Evaluating metagenomic assembly approaches for biome-specific gene catalogues

For many environments, biome-specific microbial gene catalogues are being recovered using shotgun metagenomics followed by assembly and gene-calling on the assembled contigs. The assembly can be conducted either by individually assembling each sample or by co-assembling reads from all the samples. The co-assembly approach can potentially recover genes that display too low abundance to be assembled from individual samples. On the other hand, combining samples increases the risk of mixing data from closely related strains, which can hamper the assembly process. In this respect, assembly on individual samples followed by clustering of (near) identical genes is likely preferable. Thus, both approaches have pros and cons and it remains to be evaluated which assembly strategy is most effective. Here, we have evaluated three assembly strategies for generating gene catalogues from metagenomes using a dataset of 124 samples from the Baltic Sea: 1) assembly on individual samples followed by clustering of the resulting genes, 2) co-assembly on all samples, and 3) mix-assembly, combining individual and co-assembly.
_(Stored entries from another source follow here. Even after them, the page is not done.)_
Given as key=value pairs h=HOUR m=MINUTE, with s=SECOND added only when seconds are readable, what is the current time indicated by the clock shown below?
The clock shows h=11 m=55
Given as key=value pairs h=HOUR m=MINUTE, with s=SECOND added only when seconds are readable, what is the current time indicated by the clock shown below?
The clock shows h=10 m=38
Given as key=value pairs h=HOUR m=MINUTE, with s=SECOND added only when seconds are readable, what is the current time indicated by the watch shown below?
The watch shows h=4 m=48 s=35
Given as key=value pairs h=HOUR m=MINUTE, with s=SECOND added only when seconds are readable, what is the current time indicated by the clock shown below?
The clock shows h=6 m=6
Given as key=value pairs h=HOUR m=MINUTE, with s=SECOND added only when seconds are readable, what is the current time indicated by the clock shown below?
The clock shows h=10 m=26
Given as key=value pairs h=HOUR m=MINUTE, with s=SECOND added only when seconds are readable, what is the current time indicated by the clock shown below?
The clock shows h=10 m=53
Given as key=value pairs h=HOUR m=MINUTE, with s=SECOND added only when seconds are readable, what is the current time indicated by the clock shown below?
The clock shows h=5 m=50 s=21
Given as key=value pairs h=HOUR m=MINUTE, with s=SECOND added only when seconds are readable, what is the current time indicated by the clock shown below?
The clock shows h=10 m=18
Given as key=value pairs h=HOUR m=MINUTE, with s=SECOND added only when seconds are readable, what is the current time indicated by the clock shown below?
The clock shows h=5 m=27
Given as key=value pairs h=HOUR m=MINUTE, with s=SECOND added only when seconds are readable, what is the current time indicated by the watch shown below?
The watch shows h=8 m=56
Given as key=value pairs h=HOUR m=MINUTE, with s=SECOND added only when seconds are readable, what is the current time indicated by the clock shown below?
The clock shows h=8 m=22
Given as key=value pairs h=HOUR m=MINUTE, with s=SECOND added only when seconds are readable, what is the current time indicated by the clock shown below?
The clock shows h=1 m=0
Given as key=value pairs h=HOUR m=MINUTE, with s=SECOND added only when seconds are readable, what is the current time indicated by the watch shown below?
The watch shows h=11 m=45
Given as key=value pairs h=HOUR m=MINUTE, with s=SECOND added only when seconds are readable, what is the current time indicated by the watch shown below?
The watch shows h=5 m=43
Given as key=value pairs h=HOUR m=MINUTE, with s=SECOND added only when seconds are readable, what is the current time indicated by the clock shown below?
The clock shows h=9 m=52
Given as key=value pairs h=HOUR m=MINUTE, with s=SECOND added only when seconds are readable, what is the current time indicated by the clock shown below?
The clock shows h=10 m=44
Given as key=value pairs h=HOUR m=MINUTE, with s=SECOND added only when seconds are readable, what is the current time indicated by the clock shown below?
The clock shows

The mix-assembly approach resulted in a more extensive non-redundant gene set than the other approaches, and with more genes predicted to be complete and that could be functionally annotated. The mix-assembly consists of 67 million genes (Baltic Sea gene set; BAGS) that have been functionally and taxonomically annotated. The majority of the BAGS genes are dissimilar (<95% amino acid identity) to the Tara Oceans gene dataset, and hence BAGS represents a valuable resource for brackish water research. IMPORTANCESeveral ecosystem types, such as soils and oceans, are studied through metagenomics. It allows the analysis of genetic material of the microbes within a sample without the need for cultivation. When performing the DNA sequencing with an instrument that generates short sequence reads, these reads need to be assembled in order to obtain more complete gene sequences. In this paper, we have evaluated three strategies for assembling metagenome sequences using a large metagenomic dataset from the Baltic Sea. The method that we call mix-assembly generated the greatest number of non-redundant genes and the largest fraction of genes that were predicted to be complete. The resulting gene catalogue will serve as an important resource for brackish water research. We believe this method to be efficient also for generating gene catalogs for other biomes.